● SUPPLIED DATA
________________________________________

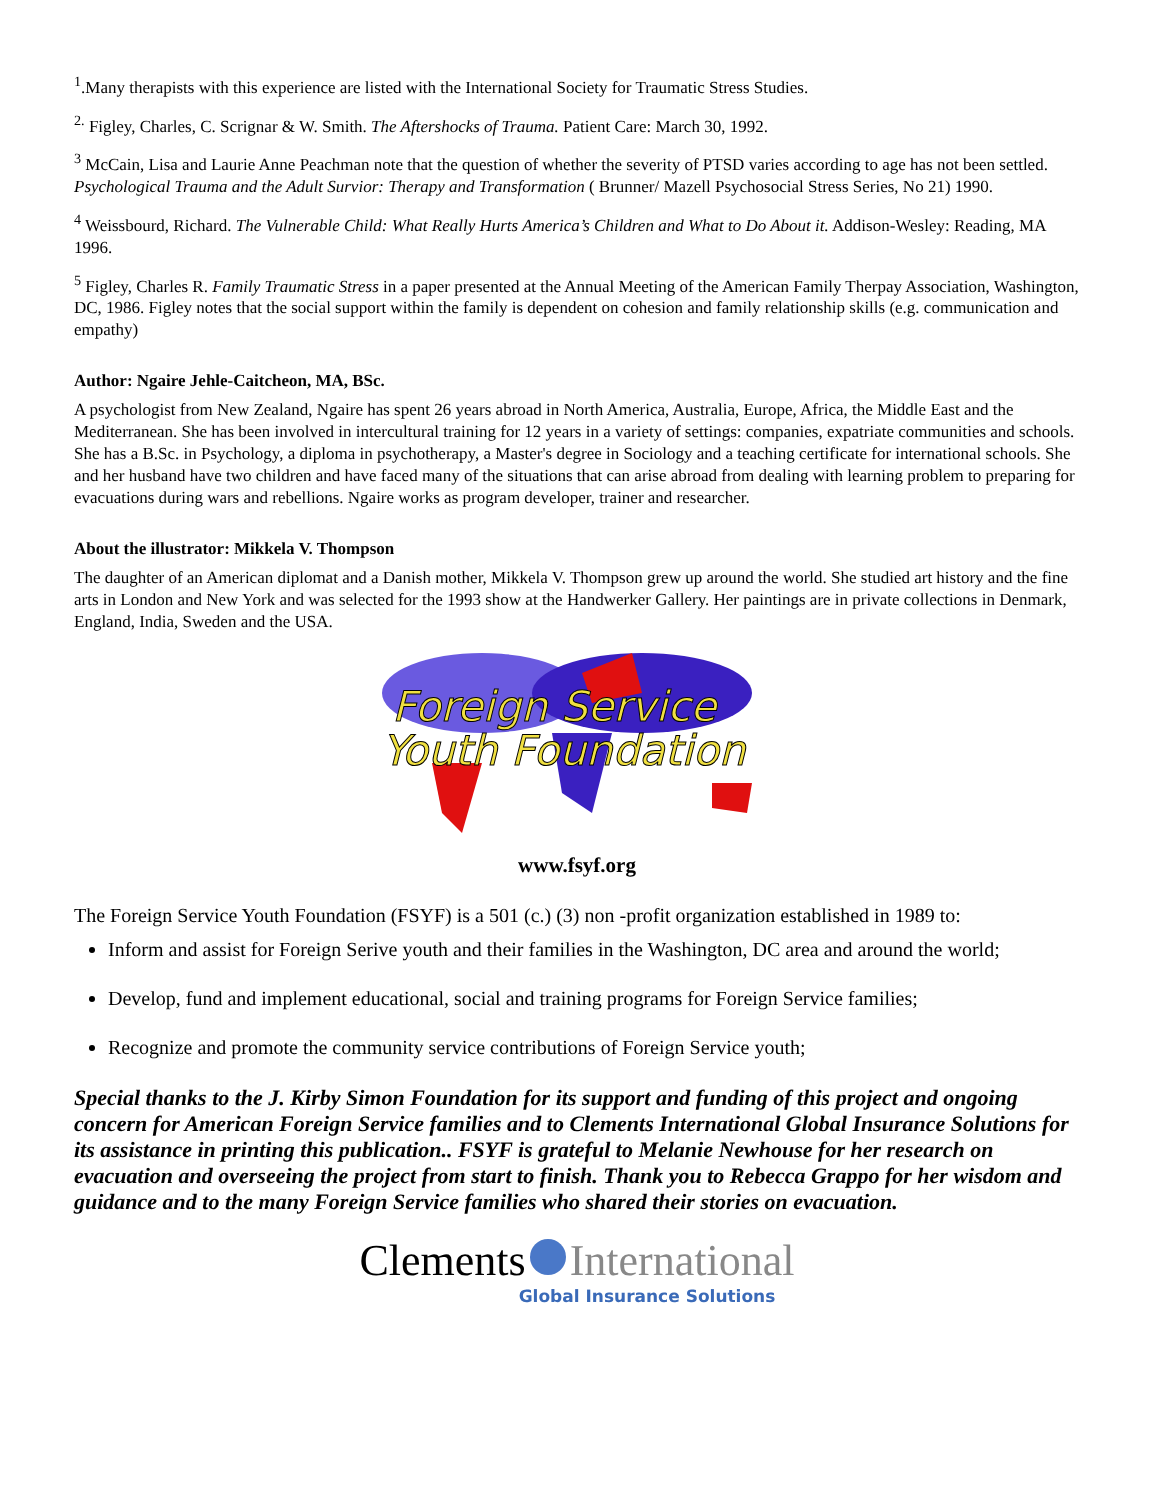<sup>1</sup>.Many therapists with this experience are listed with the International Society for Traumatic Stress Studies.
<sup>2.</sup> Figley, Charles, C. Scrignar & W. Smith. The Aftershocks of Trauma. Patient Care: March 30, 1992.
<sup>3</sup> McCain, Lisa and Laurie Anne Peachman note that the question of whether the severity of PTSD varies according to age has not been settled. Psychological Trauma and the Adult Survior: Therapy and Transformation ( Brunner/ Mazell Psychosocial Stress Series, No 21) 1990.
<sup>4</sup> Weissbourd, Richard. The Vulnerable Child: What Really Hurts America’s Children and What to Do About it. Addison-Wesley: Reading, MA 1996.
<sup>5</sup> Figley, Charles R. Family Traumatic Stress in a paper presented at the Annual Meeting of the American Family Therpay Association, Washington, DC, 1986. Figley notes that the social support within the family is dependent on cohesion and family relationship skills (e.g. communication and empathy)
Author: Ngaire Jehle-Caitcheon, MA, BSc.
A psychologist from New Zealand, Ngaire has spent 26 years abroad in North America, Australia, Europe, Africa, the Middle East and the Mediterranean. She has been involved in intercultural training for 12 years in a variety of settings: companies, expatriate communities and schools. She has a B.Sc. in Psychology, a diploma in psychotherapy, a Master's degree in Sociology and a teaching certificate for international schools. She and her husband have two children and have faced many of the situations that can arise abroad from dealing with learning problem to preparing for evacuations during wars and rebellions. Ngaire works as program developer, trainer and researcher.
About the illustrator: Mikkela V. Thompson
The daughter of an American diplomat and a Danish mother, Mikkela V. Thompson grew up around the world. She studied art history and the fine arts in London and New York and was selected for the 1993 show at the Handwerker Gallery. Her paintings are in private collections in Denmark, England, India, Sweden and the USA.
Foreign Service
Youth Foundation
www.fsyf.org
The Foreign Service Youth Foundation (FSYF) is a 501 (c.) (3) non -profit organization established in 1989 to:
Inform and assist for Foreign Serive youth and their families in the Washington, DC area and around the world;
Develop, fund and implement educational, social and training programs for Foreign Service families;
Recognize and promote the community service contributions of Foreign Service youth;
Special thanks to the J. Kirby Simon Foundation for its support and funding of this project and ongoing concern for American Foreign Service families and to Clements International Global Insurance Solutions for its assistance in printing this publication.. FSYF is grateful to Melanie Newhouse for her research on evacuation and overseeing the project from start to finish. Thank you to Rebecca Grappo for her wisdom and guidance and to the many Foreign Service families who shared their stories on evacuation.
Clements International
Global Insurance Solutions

________________________________________

● WHAT TO WORK ON
With "About" as the string to match, show every line of the entries above that has it.

● REPLY
<sup>4</sup> Weissbourd, Richard. The Vulnerable Child: What Really Hurts America’s Children and What to Do About it. Addison-Wesley: Reading, MA 1996.
About the illustrator: Mikkela V. Thompson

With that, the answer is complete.